|
Etruscan Boundaries
and Prophecy
Larissa Bonfante
The settlement and development
of Rome cannot be understood without understanding something about the
Etruscan presence and power. But Etruscan rituals and their system of
beliefs are of interest on their own, aside from any influence they might
have had on the better-known Romans. About these rituals and beliefs archaeology
provides a good deal of evidence in spite of the loss of their literature.

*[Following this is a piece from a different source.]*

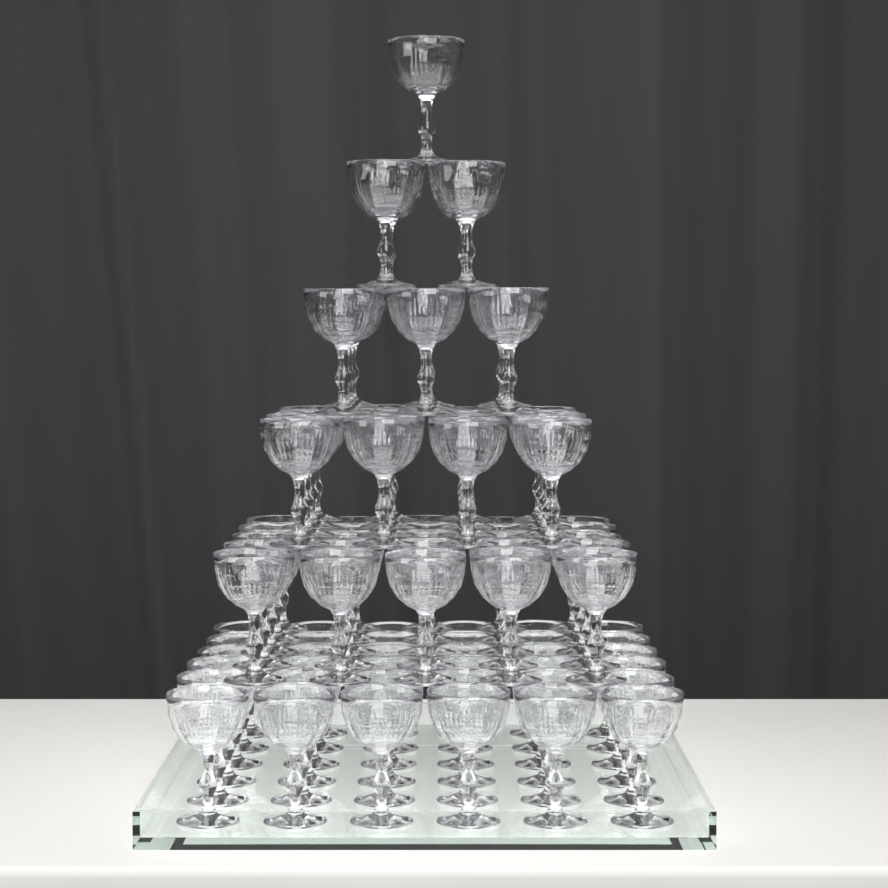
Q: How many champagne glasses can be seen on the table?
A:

The Etruscans were distinguished by the importance of boundaries in their
life and in their religion: boundaries between properties, boundaries
between life and death and between gods and men. One of the few words
we are sure of in the Etruscan language (only two hundred or so can be
understood) is TULAR, "boundary". Etruscan inscriptions and art reflect
this aristocratic society's concern to maintain the stability of their
world and the harmony between men and the gods in the cosmos. The doctrine
of the saecula set forth the ages that had been established as allotted
to the Etruscan people. A bronze model liver bore incised on its surface
the areas ruled by the various gods: this microcosm reflected the macrocosm
and allowed the priest to read the gods'messages. Etruscan religion was
a revealed religion. Its prophets included the child-like, earth-born
Tages, and the nymph Vegoia, whose prophecy warned against upsetting boundary
stones. The Romans admired the skill of their priests, valued the Etrusca
disciplina, and preserved Etruscan traditions, rituals and techniques:
Rome's sacred boundaries were laid out by Romulus according to Etruscan
ritual, and the form of the triumph, the most central of Roman symbols,
was of Etruscan origin.
Larissa Bonfante
is Professor of Classics at New York University. She has degrees from
Barnard College, the University of Cincinnati, and Columbia University:
her teachers included Massimo Pallottino and Otto Brendel. A foreign member
of the German Archaeological Institute and the Istituto di Studi Etuschi,
she is a past Visiting member of the Institute for Advanced Study, and
is on the advisory board of several journals, including the American Journal
of Archaeology, the American Journal of Ancient History, and Etruscan
Studies. Her publications include Etruscan Dress, The Etruscan Language:
An Introduction, with Giuliano Bonfante, Out of Etruria, Etruscan
Life and Afterlife: A Handbook of Etruscan Studies (ed.), Etruscan
Mirrors, and articles on the Roman Triumph, Roman costume, and Nudity
as a Costume in Classical Art. She is currently working (with Helen Nagy)
on the publication of the antiquities collection of the American Academy
in Rome, and, with Vassos Karageorghis, organizing a Symposium on Italy
and Cyprus in Antiquity: 1500-450 BCE for November 2000 in New York.